Thursday, October 11, 2007

Deep Fried

State Fair Food: so delicious!

This food all looks pretty great, but as with most Fair Food, I'm guessing it looks (and sounds) a lot better than it tastes. (Deep friend snickers bars, for example, bring together flavors and textures that may be complimentary, but in no universe is such a combination necessary or desirable).

I'm holding out for the day when I will finally behold a staple of State Fair food fun: the butter sculpture. I guess they don't make butter sculptures in Texas.

Thanks, Metafilter.

1 comment:

kendra said...

Please listen to this super-fried podcast: http://www.npr.org/templates/story/story.php?storyId=15377830

When he invented the Frito, C.E. Doolin imagined them as a side dish, a handful to be served with soup and salad to complement a meal.

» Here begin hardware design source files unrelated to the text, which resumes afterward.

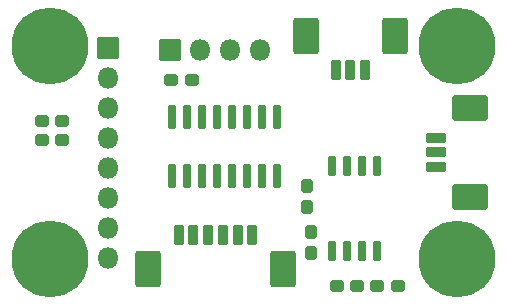
<source format=gbr>
%TF.GenerationSoftware,KiCad,Pcbnew,6.0.11+dfsg-1~bpo11+1*%
%TF.CreationDate,2023-04-29T04:06:51+00:00*%
%TF.ProjectId,slcam,736c6361-6d2e-46b6-9963-61645f706362,v0.2*%
%TF.SameCoordinates,Original*%
%TF.FileFunction,Soldermask,Top*%
%TF.FilePolarity,Negative*%
%FSLAX46Y46*%
G04 Gerber Fmt 4.6, Leading zero omitted, Abs format (unit mm)*
G04 Created by KiCad (PCBNEW 6.0.11+dfsg-1~bpo11+1) date 2023-04-29 04:06:51*
%MOMM*%
%LPD*%
G01*
G04 APERTURE LIST*
G04 Aperture macros list*
%AMRoundRect*
0 Rectangle with rounded corners*
0 $1 Rounding radius*
0 $2 $3 $4 $5 $6 $7 $8 $9 X,Y pos of 4 corners*
0 Add a 4 corners polygon primitive as box body*
4,1,4,$2,$3,$4,$5,$6,$7,$8,$9,$2,$3,0*
0 Add four circle primitives for the rounded corners*
1,1,$1+$1,$2,$3*
1,1,$1+$1,$4,$5*
1,1,$1+$1,$6,$7*
1,1,$1+$1,$8,$9*
0 Add four rect primitives between the rounded corners*
20,1,$1+$1,$2,$3,$4,$5,0*
20,1,$1+$1,$4,$5,$6,$7,0*
20,1,$1+$1,$6,$7,$8,$9,0*
20,1,$1+$1,$8,$9,$2,$3,0*%
G04 Aperture macros list end*
%ADD10RoundRect,0.051000X-0.850000X-0.850000X0.850000X-0.850000X0.850000X0.850000X-0.850000X0.850000X0*%
%ADD11O,1.802000X1.802000*%
%ADD12RoundRect,0.201000X0.150000X-0.650000X0.150000X0.650000X-0.150000X0.650000X-0.150000X-0.650000X0*%
%ADD13RoundRect,0.201000X-0.150000X0.825000X-0.150000X-0.825000X0.150000X-0.825000X0.150000X0.825000X0*%
%ADD14RoundRect,0.051000X0.850000X-0.850000X0.850000X0.850000X-0.850000X0.850000X-0.850000X-0.850000X0*%
%ADD15C,6.502000*%
%ADD16RoundRect,0.288500X-0.237500X0.287500X-0.237500X-0.287500X0.237500X-0.287500X0.237500X0.287500X0*%
%ADD17RoundRect,0.288500X0.287500X0.237500X-0.287500X0.237500X-0.287500X-0.237500X0.287500X-0.237500X0*%
%ADD18RoundRect,0.251000X-0.200000X-0.600000X0.200000X-0.600000X0.200000X0.600000X-0.200000X0.600000X0*%
%ADD19RoundRect,0.301001X-0.799999X-1.249999X0.799999X-1.249999X0.799999X1.249999X-0.799999X1.249999X0*%
%ADD20RoundRect,0.251000X0.600000X-0.200000X0.600000X0.200000X-0.600000X0.200000X-0.600000X-0.200000X0*%
%ADD21RoundRect,0.301001X1.249999X-0.799999X1.249999X0.799999X-1.249999X0.799999X-1.249999X-0.799999X0*%
%ADD22RoundRect,0.288500X-0.287500X-0.237500X0.287500X-0.237500X0.287500X0.237500X-0.287500X0.237500X0*%
%ADD23RoundRect,0.251000X0.200000X0.600000X-0.200000X0.600000X-0.200000X-0.600000X0.200000X-0.600000X0*%
%ADD24RoundRect,0.301001X0.799999X1.249999X-0.799999X1.249999X-0.799999X-1.249999X0.799999X-1.249999X0*%
G04 APERTURE END LIST*
D10*
%TO.C,J2*%
X205790000Y-53620000D03*
D11*
X205790000Y-56160000D03*
X205790000Y-58700000D03*
X205790000Y-61240000D03*
X205790000Y-63780000D03*
X205790000Y-66320000D03*
X205790000Y-68860000D03*
X205790000Y-71400000D03*
%TD*%
D12*
%TO.C,U2*%
X224790000Y-70866000D03*
X226060000Y-70866000D03*
X227330000Y-70866000D03*
X228600000Y-70866000D03*
X228600000Y-63666000D03*
X227330000Y-63666000D03*
X226060000Y-63666000D03*
X224790000Y-63666000D03*
%TD*%
D13*
%TO.C,U4*%
X220091000Y-59501000D03*
X218821000Y-59501000D03*
X217551000Y-59501000D03*
X216281000Y-59501000D03*
X215011000Y-59501000D03*
X213741000Y-59501000D03*
X212471000Y-59501000D03*
X211201000Y-59501000D03*
X211201000Y-64451000D03*
X212471000Y-64451000D03*
X213741000Y-64451000D03*
X215011000Y-64451000D03*
X216281000Y-64451000D03*
X217551000Y-64451000D03*
X218821000Y-64451000D03*
X220091000Y-64451000D03*
%TD*%
D14*
%TO.C,J3*%
X211074000Y-53848000D03*
D11*
X213614000Y-53848000D03*
X216154000Y-53848000D03*
X218694000Y-53848000D03*
%TD*%
D15*
%TO.C,H1*%
X200914000Y-53440000D03*
%TD*%
%TO.C,H2*%
X200914000Y-71530000D03*
%TD*%
%TO.C,H3*%
X235360000Y-71530000D03*
%TD*%
%TO.C,H4*%
X235360000Y-53440000D03*
%TD*%
D16*
%TO.C,C1*%
X222961200Y-69240400D03*
X222961200Y-70990400D03*
%TD*%
D17*
%TO.C,D1*%
X201930000Y-61468000D03*
X200180000Y-61468000D03*
%TD*%
D18*
%TO.C,J1*%
X211759000Y-69482000D03*
X213009000Y-69482000D03*
X214259000Y-69482000D03*
X215509000Y-69482000D03*
X216759000Y-69482000D03*
X218009000Y-69482000D03*
D19*
X209209000Y-72382000D03*
X220559000Y-72382000D03*
%TD*%
D20*
%TO.C,J4*%
X233566000Y-63734000D03*
X233566000Y-62484000D03*
X233566000Y-61234000D03*
D21*
X236466000Y-58684000D03*
X236466000Y-66284000D03*
%TD*%
D16*
%TO.C,R1*%
X222656400Y-65356800D03*
X222656400Y-67106800D03*
%TD*%
D17*
%TO.C,R2*%
X201930000Y-59791600D03*
X200180000Y-59791600D03*
%TD*%
D22*
%TO.C,R3*%
X225134200Y-73812400D03*
X226884200Y-73812400D03*
%TD*%
D23*
%TO.C,J5*%
X227564000Y-55486000D03*
X226314000Y-55486000D03*
X225064000Y-55486000D03*
D24*
X230114000Y-52586000D03*
X222514000Y-52586000D03*
%TD*%
D22*
%TO.C,C2*%
X211113400Y-56388000D03*
X212863400Y-56388000D03*
%TD*%
%TO.C,D2*%
X228549200Y-73812400D03*
X230299200Y-73812400D03*
%TD*%
M02*

</source>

He never imagined anyone would consume an entire king-size bag. He rarely ate them.

And if he brought them home, he would have grabbed them off the conveyor belt before they were salted. The Doolins were vegetarians, and barely touched salt. Kaleta Doolin took figs and yogurt in her lunch to school, not Fritos.

In fact, C.E. Doolin was a follower of Dr. Herbert Shelton, a San Antonio vegetarian and healer whose innovative theories on nutrition and fasting permeated the Doolin home. C.E. Doolin, who was overweight and unhealthy and had a bad heart, went to Shelton's clinics several times for 30-day fasts. Doolin ate no meat, no fat, no salt. Shelton, in his heyday, ran for president on the vegetarian ticket in 1956.